Application of Transformers for Nonlinear Channel Compensation in Optical Systems
Behnam Behinaein Hamgini, Hossein Najafi, Ali Bakhshali, Zhuhong Zhang
TL;DR
The paper tackles nonlinear impairments in high-speed coherent optical links by introducing a Transformer-based encoder-only nonlinear equalizer (NLC). By designing embeddings, a physics-informed attention mask, and block-processing, the approach achieves parallelizable, memory-rich nonlinear compensation with competitive or superior performance to DBP and LSTM baselines across 16QAM and 64QAM scenarios. Key contributions include a detailed Transformer-NLC architecture, a perturbation-theory-driven masking strategy to reduce attention complexity, and extensive hyper-parameter analysis demonstrating robust performance-complexity trade-offs. The results suggest a flexible, scalable alternative for optical networks that can adapt to varying symbol rates and PMD conditions, with practical potential for hardware-friendly deployment.
Abstract
In this paper, we introduce a new nonlinear optical channel equalizer based on Transformers.

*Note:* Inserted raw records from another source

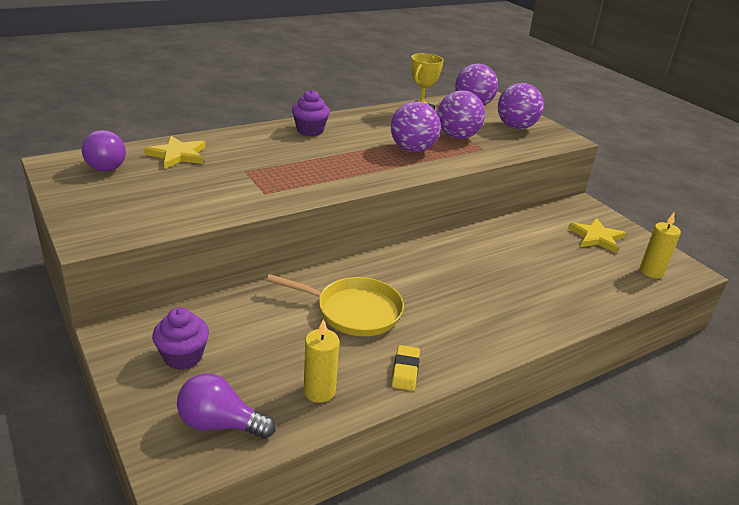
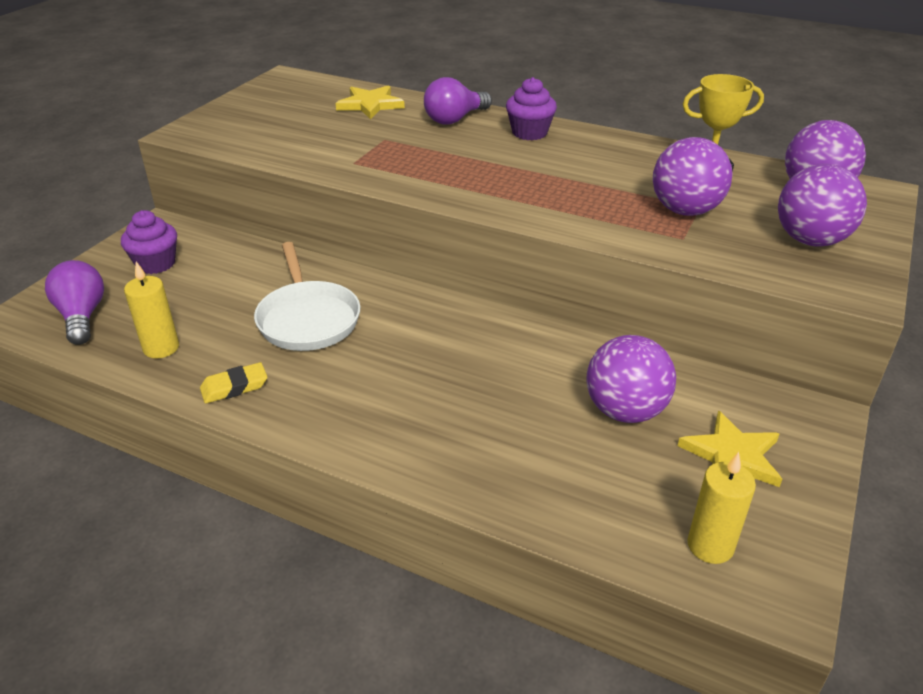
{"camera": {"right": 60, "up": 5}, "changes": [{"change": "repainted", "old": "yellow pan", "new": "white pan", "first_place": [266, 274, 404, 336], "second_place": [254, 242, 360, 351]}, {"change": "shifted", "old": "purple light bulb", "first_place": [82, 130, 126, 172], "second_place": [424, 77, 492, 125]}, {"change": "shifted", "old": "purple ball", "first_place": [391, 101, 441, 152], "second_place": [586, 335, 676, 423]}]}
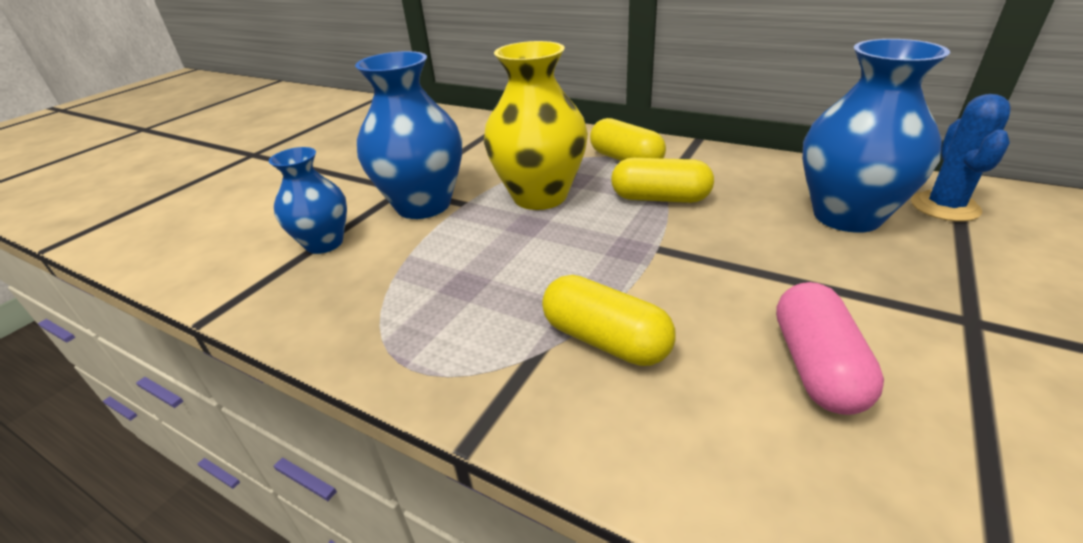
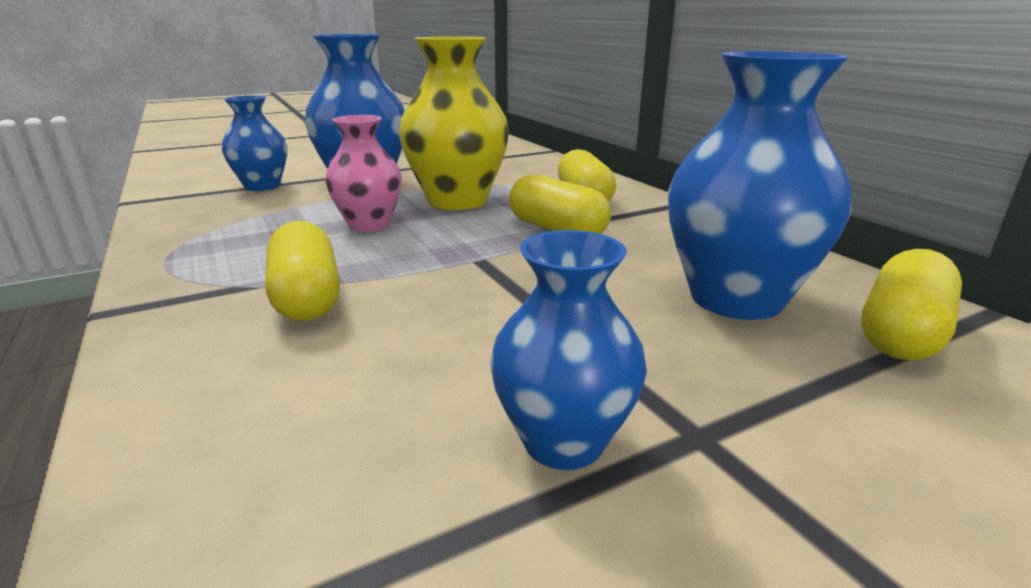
{"camera": {"right": 30, "up": -10}, "changes": [{"change": "new", "new": "pink vase", "second_place": [325, 115, 402, 232]}, {"change": "new", "new": "blue vase", "second_place": [490, 230, 647, 470]}, {"change": "swapped", "old": "blue cactus", "new": "yellow capsule", "first_place": [911, 94, 1011, 222], "second_place": [861, 249, 962, 360]}, {"change": "gone", "old": "pink capsule", "first_place": [776, 282, 884, 415]}]}
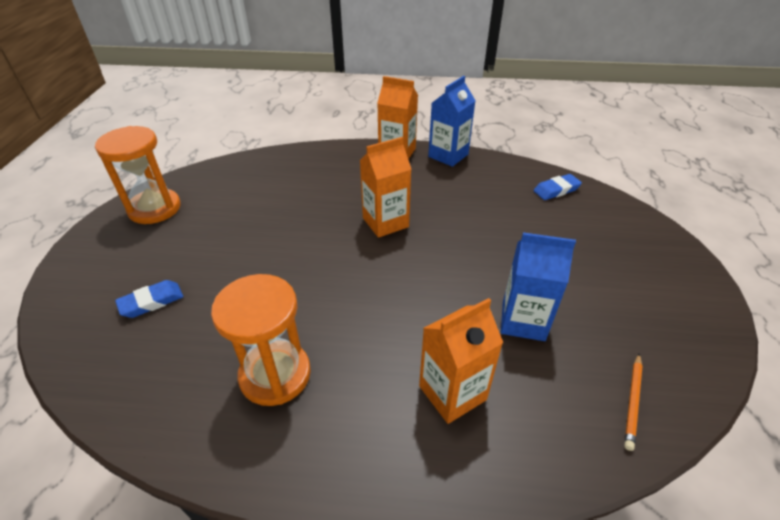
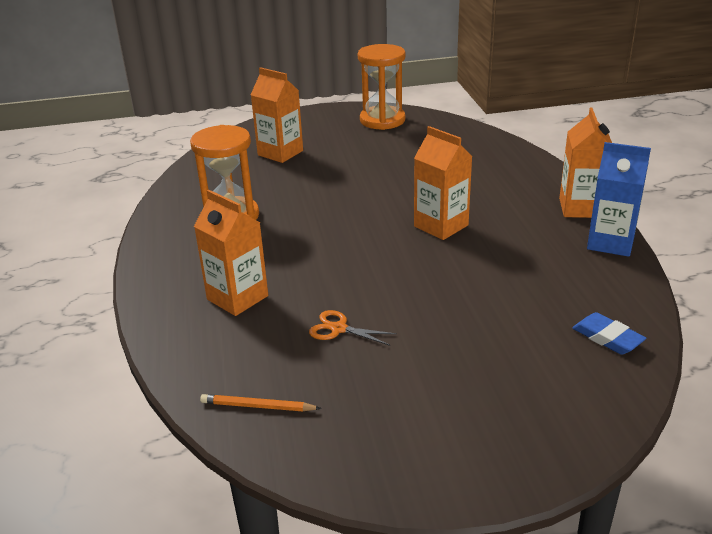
{"camera": {"right": 75, "up": -10}, "changes": [{"change": "swapped", "old": "blue eraser", "new": "orange carton", "first_place": [115, 280, 183, 318], "second_place": [251, 67, 303, 163]}, {"change": "swapped", "old": "blue carton", "new": "orange scissors", "first_place": [501, 232, 576, 341], "second_place": [309, 310, 397, 346]}]}
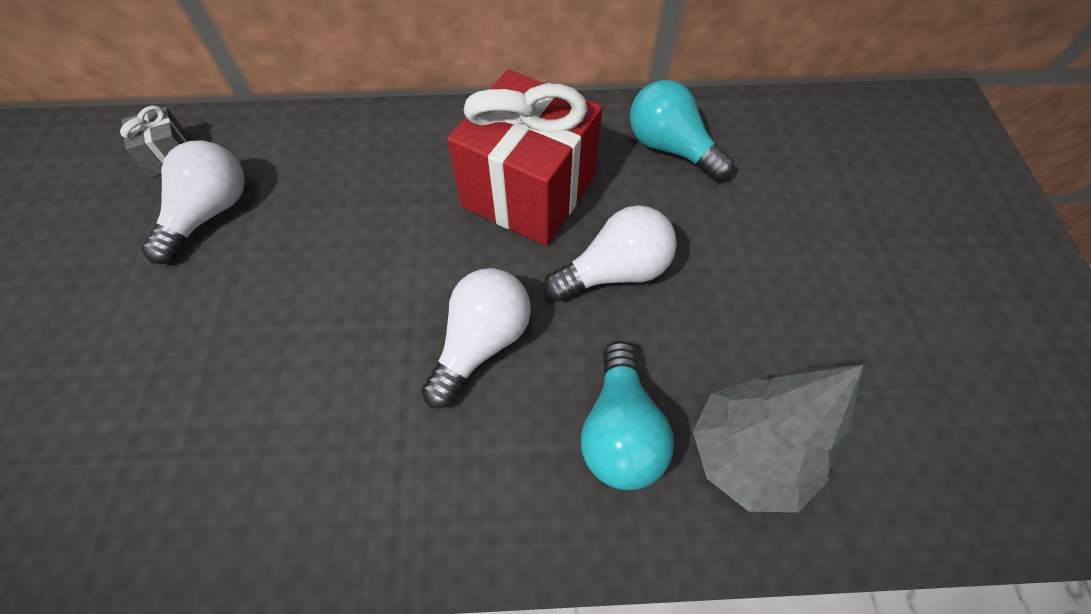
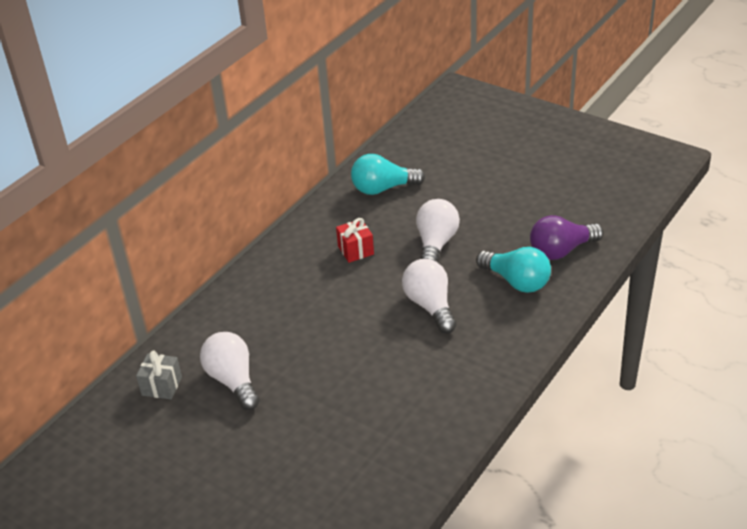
{"camera": {"right": -50, "up": -20}, "changes": [{"change": "scaled", "old": "red gift", "first_place": [447, 70, 602, 246], "second_place": [336, 218, 374, 263], "factor": 0.44}, {"change": "swapped", "old": "grey tree", "new": "purple light bulb", "first_place": [693, 365, 863, 512], "second_place": [530, 215, 603, 260]}]}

By leveraging parallel computation and attending directly to the memory across a sequence of symbols, we show that Transformers can be used effectively for nonlinear compensation (NLC) in coherent long-haul transmission systems. For this application, we present an implementation of the encoder part of the Transformer and analyze its performance over a wide range of different hyper-parameters. It is shown that by proper embeddings and processing blocks of symbols at each iteration and also carefully selecting subsets of the encoder's output to be processed together, an efficient nonlinear equalization can be achieved for different complexity constraints. To reduce the computational complexity of the attention mechanism, we further propose the use of a physic-informed mask inspired by nonlinear perturbation theory. We also compare the Transformer-NLC with digital back-propagation (DBP) under different transmission scenarios in order to demonstrate the flexibility and generalizability of the proposed data-driven solution.